Energy

Solar Companies Go BANKRUPT Once Subsidies Are Cut

Two British solar energy firms, Climate Energy and the Mark Group, collapsed into administration (another word for insolvency in the U.K.) within two days of each other.

Climate Energy was the U.K.’s largest independent energy efficiency company, with revenues of £47 million last year, but now they’re in dire straits. The company has blamed its collapse on cuts in government solar subsidies by the Tory government.

The Mark Group, the other solar company to bust, also blamed U.K. conservatives for its demise, but the company’s New Zealand branch and two separate branches in the United States also went under in recent months.

The Tory government says that it is supporting “good-value green energy” and that it wants to “cut emissions as cost-effectively as possible.” Tories argue that technology costs have fallen, and therefore, consumers need to be protected from higher energy bills. In 2014, energy bills in the United Kingdom were roughly 54 percent higher than United States energy bills. Energy prices have risen rapidly in the UK because of government policies which direct lots of funding towards green energy development.

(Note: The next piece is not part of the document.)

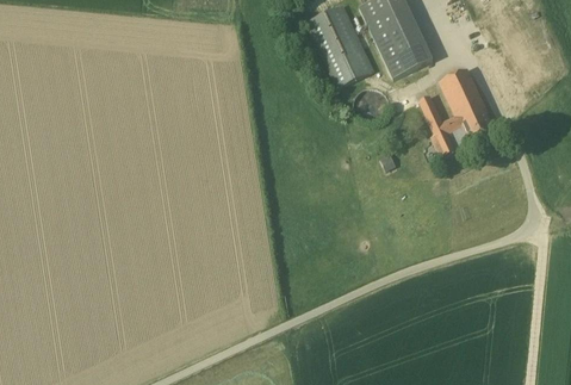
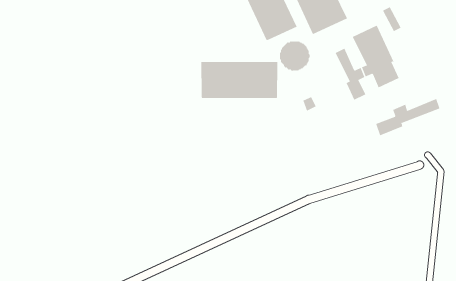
building: none -> [201,61,278,99]
building: none -> [376,98,440,136]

In July, the government cut solar subsidies for exceeding spending caps. The government will also review green energy taxes attached to peoples’s electricity bills, which cost residents and businesses £4.3 billion annually.  The U.K.’s Department of Energy and Climate Change estimates that ending solar subsidies would save between £40 million and £100 million by 2021. But even with the cuts, spending caps for all green energy subsidies are still projected to increase from £2 billion in 2012 to £7.6 billion in 2021.

According to the UK’s Office of Gas and Electricity Markets, “environmental and social costs” currently account for 7% of the average household’s energy bill. Other environmental levies such as tariffs and carbon reduction commitments are expected to rise from £6.0 billion in 2015 to £13.6 billion in 2020.